Strangely enough, this is about the same amount of time that Hamilton lost to his German colleague in the pits.

The combination of slow pitstops and mechanical gremlins which have befouled Hamilton so far this season, leaving him 29 points back in the all-Mercedes world championship battle, have got people wondering: are the German team favouring their countryman Rosberg over the British Hamilton?

That theory is not without merit. After all, in terms of marketing, having a German driver win for a German manufacturer would be that little bit more valuable. It would only be human for Mercedes to want their countryman to be the star, too.

However, in reality, there is no chance of Mercedes trying to eke out some advantage for Rosberg by forcing slow pitstops and mechanical misfortune on Hamilton.

The national ties aren't as strong as you'd think. Mercedes are based in Brackley, England, with a mostly English core of staff from their previous incarnations as Brawn GP, Honda, BAR and even Tyrrell. It's also worth remembering that while Nico races under the German flag, he mainly has that association by birth rather than heritage; he's the son of a Finn who grew up in Monte Carlo.

In terms of practicality too, this would be the most subtle and well executed sabotage ever in F1. Historically, if you're trying to covertly favour one driver in a race team of dozens, it doesn't go down well. For instance, at the 1990 British Grand Prix, Nigel Mansell thought his Ferrari had suffered a massive deterioration from the previous weekend. After pressing his mechanics, it transpired that his team-mate Alain Prost had been unhappy with his machine and convinced Ferrari to swap their chassis over without informing Mansell.

Mercedes are working hard to give parity to their drivers. We often hear the same messages relayed to both men in quick succession, they always pit the leading car first (unless, like at the Austrian Grand Prix, the following car has a greater strategic need), and take it in turns to pick who goes out first for qualifying.

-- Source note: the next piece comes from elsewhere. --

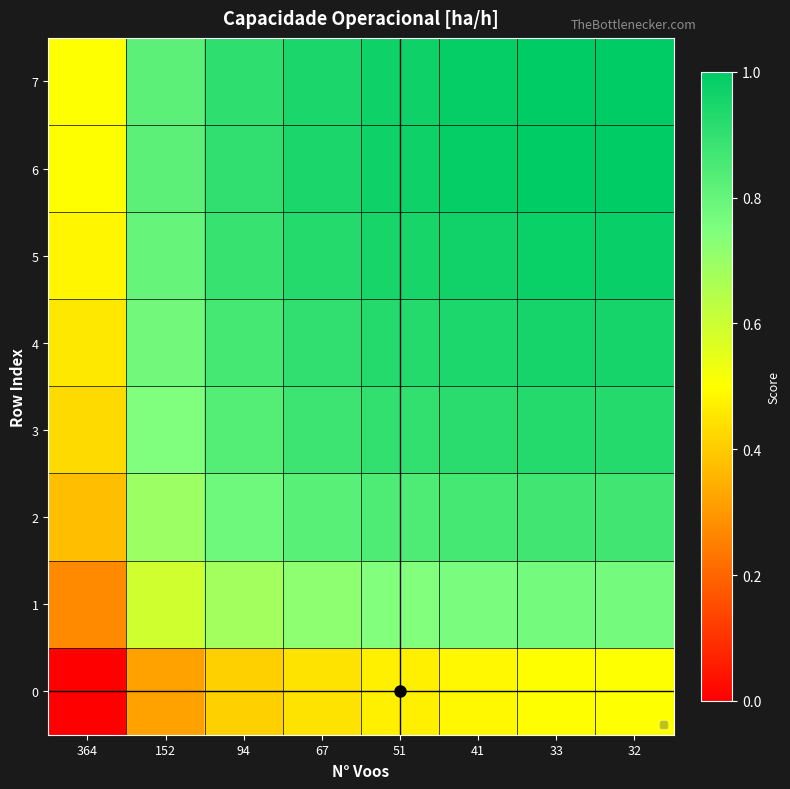

Count the number of categories in the chart.

8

What we are watching on Sunday afternoons is not an intricate conspiracy by Mercedes to shave seconds off of Hamilton's race time. Instead, we're seeing Rosberg step out of the shadow he's spent his whole life under.

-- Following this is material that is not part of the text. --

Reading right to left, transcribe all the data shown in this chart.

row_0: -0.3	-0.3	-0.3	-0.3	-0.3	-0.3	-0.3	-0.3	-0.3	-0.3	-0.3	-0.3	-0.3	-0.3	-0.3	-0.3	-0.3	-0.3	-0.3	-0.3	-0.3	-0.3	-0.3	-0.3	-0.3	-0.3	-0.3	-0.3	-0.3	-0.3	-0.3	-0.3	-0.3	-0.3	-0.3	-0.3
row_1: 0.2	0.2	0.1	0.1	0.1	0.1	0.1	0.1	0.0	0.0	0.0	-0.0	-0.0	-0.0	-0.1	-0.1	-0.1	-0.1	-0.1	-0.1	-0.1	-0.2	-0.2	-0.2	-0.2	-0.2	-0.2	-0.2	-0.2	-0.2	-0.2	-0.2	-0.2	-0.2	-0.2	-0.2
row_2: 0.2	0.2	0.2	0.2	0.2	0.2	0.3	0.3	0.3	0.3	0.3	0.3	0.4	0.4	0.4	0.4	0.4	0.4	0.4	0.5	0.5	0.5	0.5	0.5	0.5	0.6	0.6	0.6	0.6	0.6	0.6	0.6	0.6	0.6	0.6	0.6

There's the expectation of his championship-winning last name. His junior formulae accomplishments, where he was the first GP2 champion and outscored Hamilton in the 2004 F3 Euro Series, despite starting one fewer race, are largely ignored. Thanks to a sluggish start to his F1 career with a succession of temperamental Williams cars, his more illustrious team-mates such as Michael Schumacher and Hamilton have been expected to easily beat him before a wheel is turned.

To put it bluntly, Nico is not considered elite and Lewis is.

It is easy to think, then, that foul play must be at work at Mercedes for Rosberg to have the upper hand. After all, Hamilton is the greatest natural driver of his generation, winning everything on his way to beating double world champion Fernando Alonso in his debut year. There is no way that Rosberg can be beating him fairly - is there?

Yes, there is. There is no conspiracy at Mercedes, only a driver seizing his moment in the sun.